- [What the task asks] Go through the rows below and pull out every line that contains the string "dalla", treating uppercase and lowercase as different.

- [Exercise inputs]

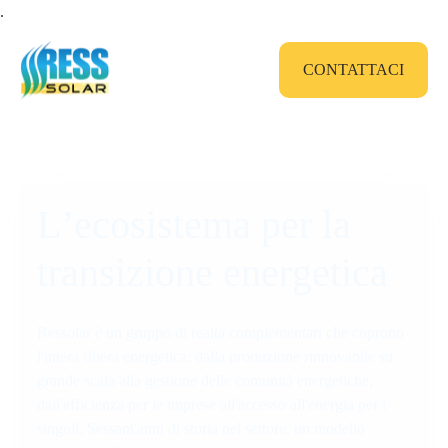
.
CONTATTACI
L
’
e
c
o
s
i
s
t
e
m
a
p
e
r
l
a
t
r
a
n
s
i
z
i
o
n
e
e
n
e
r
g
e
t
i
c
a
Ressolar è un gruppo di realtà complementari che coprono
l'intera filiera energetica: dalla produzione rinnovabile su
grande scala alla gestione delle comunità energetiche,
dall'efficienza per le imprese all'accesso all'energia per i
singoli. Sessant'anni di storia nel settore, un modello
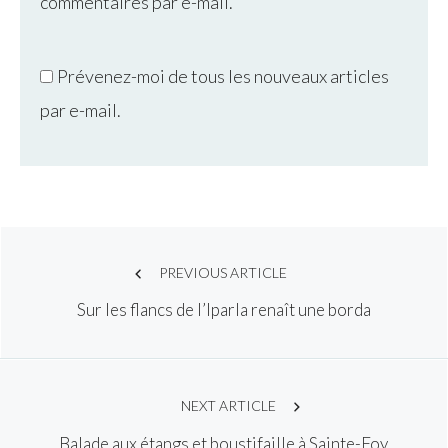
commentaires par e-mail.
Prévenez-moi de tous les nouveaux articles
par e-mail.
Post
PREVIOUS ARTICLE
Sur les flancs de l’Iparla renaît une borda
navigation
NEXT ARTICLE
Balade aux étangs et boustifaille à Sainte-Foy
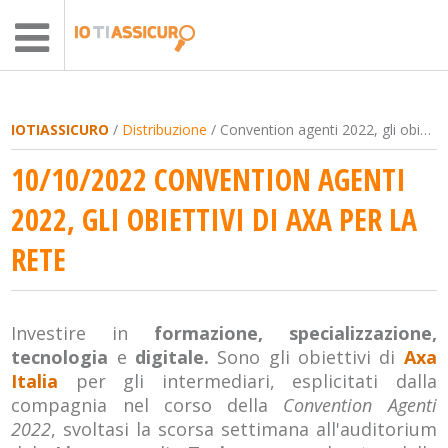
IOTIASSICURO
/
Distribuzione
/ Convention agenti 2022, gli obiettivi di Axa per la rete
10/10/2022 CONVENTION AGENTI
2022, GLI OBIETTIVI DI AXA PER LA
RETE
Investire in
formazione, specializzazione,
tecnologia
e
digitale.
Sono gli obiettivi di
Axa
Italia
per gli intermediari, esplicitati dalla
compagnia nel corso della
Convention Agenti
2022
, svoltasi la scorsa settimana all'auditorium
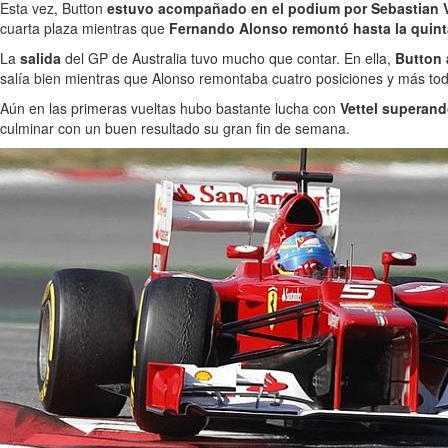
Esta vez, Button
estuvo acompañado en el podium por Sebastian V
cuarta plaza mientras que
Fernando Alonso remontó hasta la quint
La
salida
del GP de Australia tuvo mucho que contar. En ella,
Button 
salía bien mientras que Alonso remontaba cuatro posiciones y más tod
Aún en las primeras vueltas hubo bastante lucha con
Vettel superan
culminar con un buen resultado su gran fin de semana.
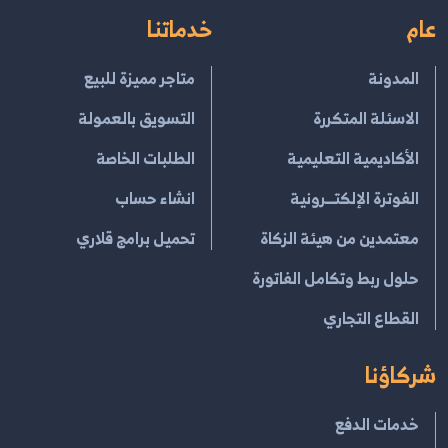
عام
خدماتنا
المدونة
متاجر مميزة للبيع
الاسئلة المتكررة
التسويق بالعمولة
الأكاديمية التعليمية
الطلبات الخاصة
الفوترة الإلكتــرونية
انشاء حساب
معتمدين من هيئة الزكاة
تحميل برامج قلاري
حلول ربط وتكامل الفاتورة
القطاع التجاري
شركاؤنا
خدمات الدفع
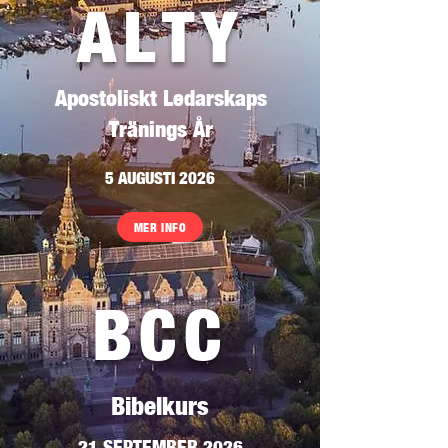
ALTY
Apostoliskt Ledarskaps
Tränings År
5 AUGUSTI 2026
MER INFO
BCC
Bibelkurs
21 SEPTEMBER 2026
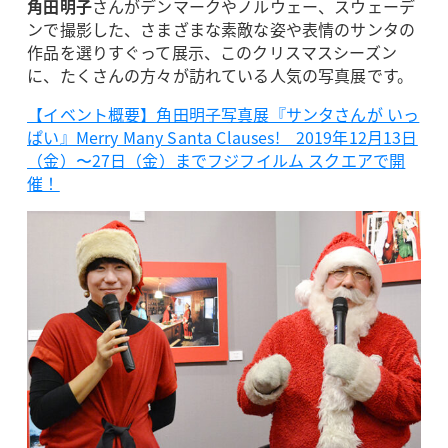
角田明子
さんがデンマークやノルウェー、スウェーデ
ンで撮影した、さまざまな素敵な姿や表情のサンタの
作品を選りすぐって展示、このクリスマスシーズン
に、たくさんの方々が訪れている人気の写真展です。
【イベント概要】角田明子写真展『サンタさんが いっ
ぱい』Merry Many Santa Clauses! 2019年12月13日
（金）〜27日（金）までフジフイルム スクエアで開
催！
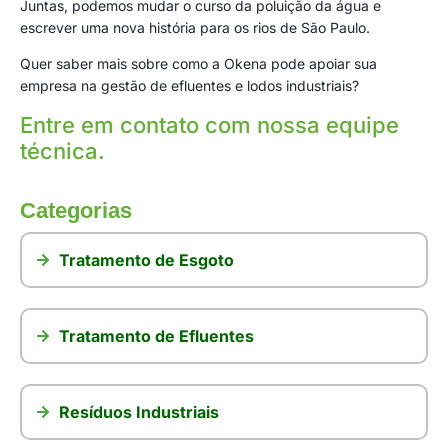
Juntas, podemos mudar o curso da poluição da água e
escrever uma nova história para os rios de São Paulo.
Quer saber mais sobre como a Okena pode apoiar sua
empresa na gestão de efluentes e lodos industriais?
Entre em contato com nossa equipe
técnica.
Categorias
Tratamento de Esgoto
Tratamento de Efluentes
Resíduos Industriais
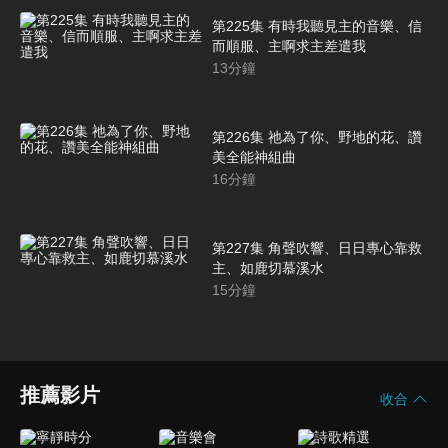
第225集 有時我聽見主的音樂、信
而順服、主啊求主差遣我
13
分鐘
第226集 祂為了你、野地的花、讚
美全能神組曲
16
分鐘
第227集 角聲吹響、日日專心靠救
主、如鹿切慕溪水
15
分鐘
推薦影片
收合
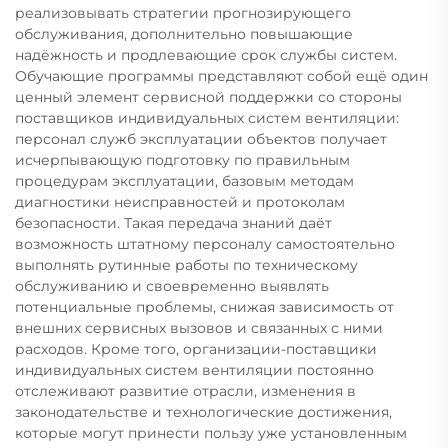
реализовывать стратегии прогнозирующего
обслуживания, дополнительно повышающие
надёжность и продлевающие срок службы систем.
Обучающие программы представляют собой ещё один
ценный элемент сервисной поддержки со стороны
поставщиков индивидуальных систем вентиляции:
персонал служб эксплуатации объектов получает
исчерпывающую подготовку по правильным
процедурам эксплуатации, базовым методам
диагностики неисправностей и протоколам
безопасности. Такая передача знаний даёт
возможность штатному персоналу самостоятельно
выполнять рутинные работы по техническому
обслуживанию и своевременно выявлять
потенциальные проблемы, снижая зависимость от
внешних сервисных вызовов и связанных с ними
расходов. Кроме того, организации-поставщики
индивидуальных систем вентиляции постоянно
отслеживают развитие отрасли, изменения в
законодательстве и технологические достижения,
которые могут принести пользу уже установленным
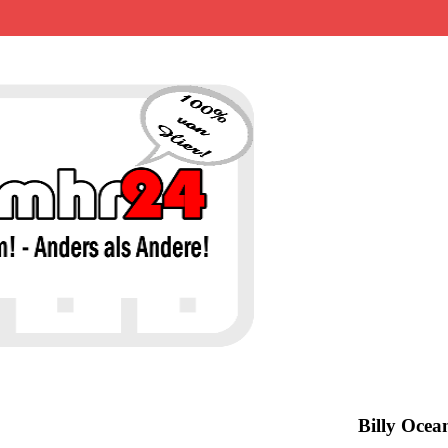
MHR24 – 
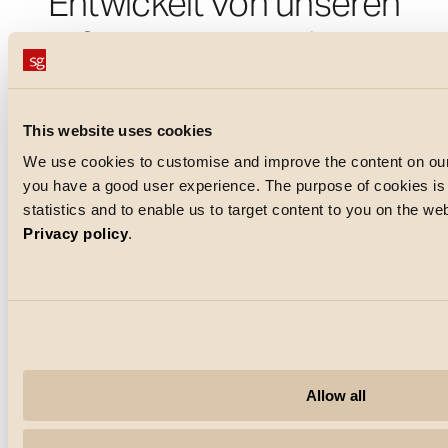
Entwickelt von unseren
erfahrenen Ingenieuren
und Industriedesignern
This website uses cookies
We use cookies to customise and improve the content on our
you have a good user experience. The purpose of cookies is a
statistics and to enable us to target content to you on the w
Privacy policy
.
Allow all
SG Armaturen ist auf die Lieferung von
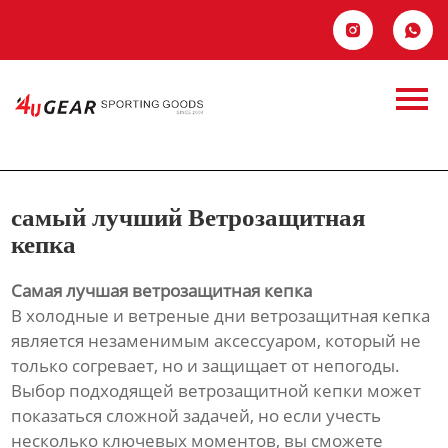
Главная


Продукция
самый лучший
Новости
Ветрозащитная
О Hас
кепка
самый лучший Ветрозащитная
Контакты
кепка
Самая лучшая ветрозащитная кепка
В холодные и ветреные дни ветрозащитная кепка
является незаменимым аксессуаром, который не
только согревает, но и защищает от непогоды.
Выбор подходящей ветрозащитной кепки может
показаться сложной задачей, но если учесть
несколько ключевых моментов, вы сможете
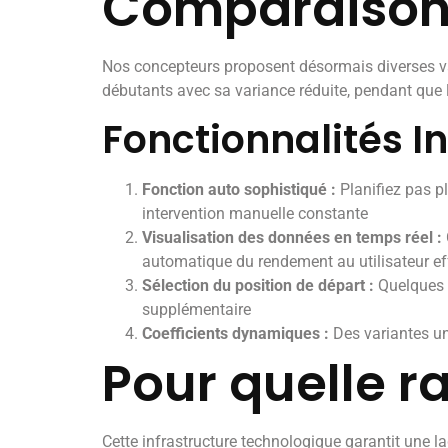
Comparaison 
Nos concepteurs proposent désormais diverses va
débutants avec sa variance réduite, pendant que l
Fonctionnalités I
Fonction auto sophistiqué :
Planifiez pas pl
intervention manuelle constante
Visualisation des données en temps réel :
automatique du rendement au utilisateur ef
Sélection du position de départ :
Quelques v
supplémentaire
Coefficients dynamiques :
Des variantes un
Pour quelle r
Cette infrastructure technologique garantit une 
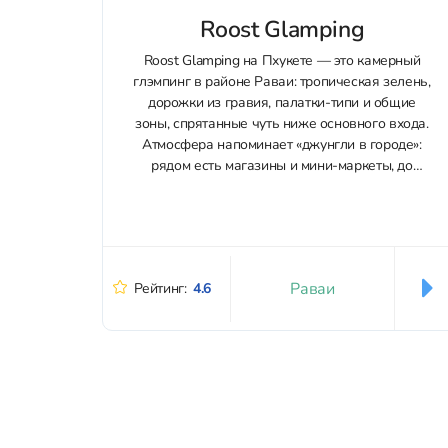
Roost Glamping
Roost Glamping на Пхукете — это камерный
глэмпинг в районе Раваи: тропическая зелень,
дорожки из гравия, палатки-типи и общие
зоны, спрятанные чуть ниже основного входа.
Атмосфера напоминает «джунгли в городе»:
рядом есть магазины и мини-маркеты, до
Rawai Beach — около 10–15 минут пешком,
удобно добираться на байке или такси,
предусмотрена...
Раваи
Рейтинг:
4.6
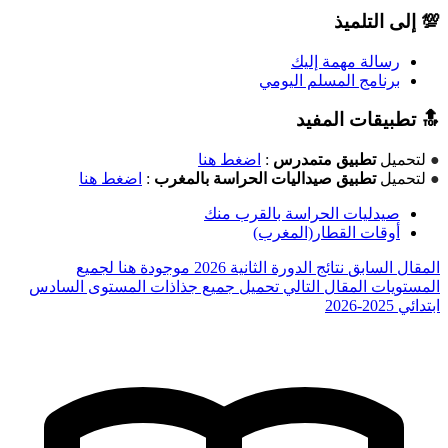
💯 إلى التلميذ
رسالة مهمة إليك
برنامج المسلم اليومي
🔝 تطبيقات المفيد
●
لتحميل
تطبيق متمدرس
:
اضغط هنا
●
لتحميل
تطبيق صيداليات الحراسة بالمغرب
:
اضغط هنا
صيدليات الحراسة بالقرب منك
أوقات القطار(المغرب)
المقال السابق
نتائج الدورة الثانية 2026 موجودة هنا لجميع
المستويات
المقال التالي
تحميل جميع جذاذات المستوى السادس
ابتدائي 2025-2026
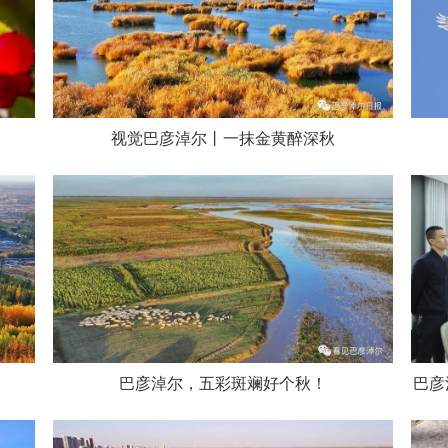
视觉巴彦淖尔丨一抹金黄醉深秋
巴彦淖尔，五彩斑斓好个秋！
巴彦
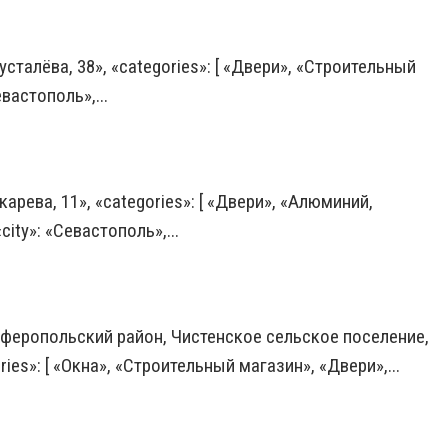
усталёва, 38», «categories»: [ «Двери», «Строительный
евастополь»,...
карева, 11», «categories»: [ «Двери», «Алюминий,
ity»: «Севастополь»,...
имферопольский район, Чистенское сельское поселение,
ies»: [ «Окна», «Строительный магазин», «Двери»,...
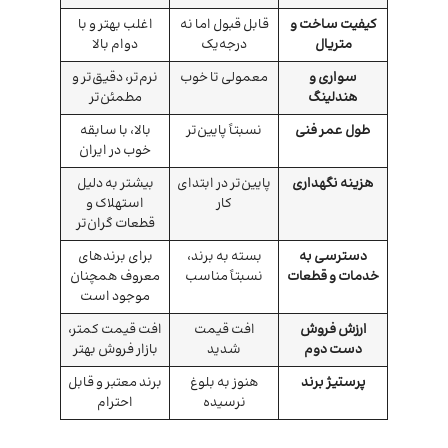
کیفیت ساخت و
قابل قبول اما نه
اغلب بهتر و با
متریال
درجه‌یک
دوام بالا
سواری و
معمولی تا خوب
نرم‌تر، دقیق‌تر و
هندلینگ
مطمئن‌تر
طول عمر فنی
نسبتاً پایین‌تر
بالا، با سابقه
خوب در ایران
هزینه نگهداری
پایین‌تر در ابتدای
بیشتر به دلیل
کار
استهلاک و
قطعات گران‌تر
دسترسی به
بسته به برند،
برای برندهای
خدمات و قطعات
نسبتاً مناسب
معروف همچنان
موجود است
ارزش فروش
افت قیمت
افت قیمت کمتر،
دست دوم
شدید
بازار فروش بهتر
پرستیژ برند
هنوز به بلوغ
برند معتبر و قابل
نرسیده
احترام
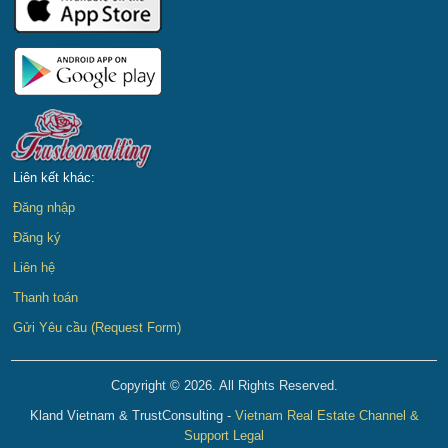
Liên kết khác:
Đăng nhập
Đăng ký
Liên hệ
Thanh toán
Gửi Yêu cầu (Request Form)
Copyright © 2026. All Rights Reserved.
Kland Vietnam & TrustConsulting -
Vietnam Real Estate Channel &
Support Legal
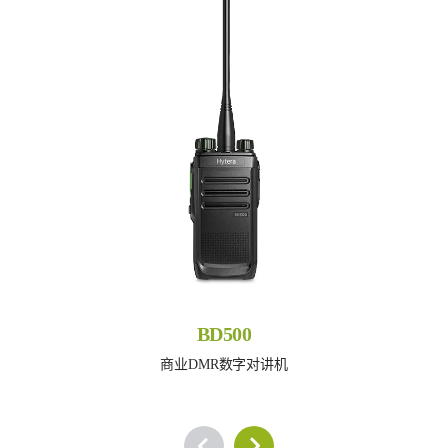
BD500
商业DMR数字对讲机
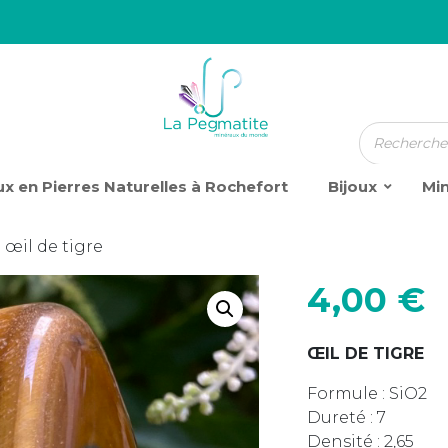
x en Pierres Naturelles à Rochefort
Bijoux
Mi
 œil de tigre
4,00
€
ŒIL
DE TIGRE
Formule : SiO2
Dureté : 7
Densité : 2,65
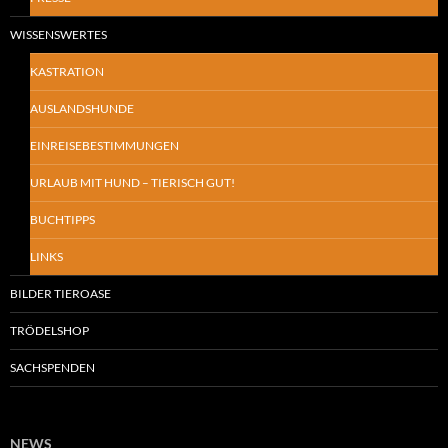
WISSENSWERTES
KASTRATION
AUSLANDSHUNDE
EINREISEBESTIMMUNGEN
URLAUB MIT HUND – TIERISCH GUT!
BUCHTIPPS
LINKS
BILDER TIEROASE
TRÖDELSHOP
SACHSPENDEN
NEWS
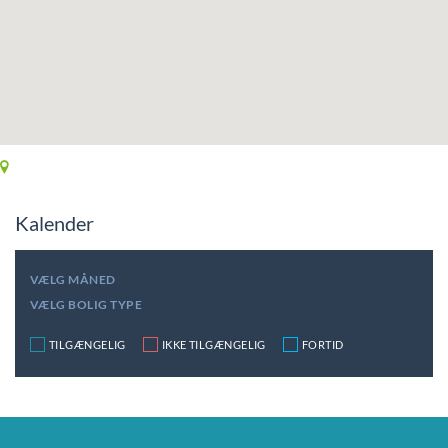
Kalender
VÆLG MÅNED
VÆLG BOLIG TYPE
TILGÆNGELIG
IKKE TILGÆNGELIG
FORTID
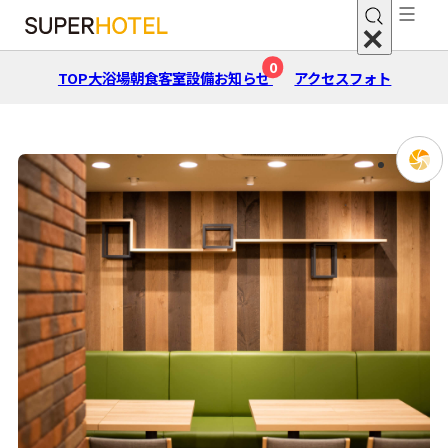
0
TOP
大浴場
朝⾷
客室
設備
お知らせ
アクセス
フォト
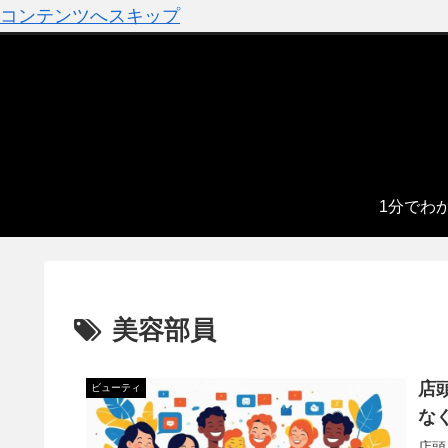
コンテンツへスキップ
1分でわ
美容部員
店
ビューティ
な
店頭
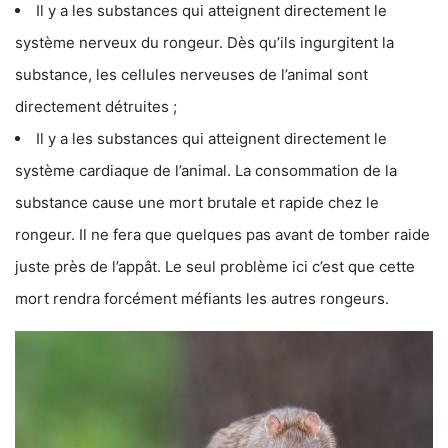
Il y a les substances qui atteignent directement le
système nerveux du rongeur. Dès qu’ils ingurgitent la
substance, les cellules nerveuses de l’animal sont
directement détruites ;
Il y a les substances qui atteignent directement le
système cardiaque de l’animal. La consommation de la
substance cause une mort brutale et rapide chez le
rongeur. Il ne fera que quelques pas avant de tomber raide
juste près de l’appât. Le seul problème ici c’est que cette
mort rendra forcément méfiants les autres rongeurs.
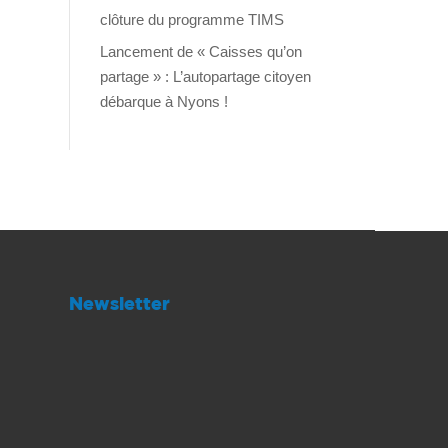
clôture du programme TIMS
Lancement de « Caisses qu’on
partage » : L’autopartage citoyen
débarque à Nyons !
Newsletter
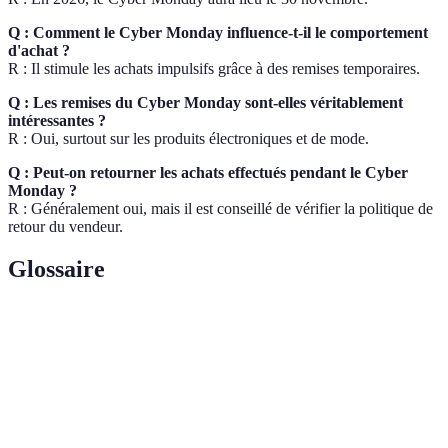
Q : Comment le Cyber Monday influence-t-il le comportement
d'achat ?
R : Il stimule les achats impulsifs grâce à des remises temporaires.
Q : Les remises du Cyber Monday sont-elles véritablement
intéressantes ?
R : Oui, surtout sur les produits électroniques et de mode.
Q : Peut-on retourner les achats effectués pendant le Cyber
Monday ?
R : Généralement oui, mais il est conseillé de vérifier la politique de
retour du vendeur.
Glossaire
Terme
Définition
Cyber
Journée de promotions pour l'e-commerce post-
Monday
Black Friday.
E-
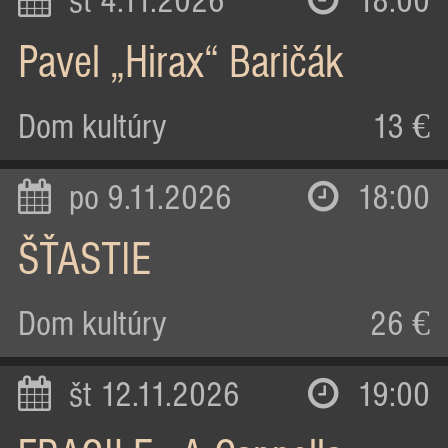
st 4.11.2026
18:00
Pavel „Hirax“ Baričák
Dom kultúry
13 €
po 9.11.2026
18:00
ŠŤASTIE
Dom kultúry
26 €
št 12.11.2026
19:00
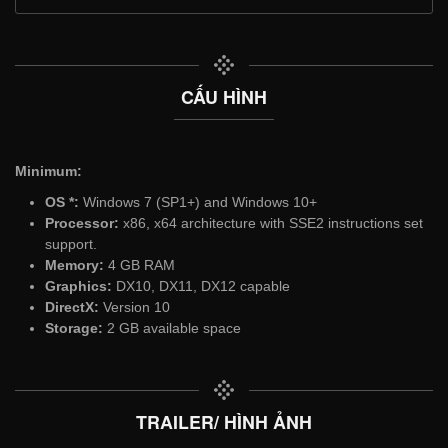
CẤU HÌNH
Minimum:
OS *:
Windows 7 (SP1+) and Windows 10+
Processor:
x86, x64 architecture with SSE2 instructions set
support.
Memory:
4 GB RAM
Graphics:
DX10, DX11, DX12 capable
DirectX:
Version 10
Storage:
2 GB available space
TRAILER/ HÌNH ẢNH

- [Answer section]
l'intera filiera energetica: dalla produzione rinnovabile su
per gli intermediari, esplicitati dalla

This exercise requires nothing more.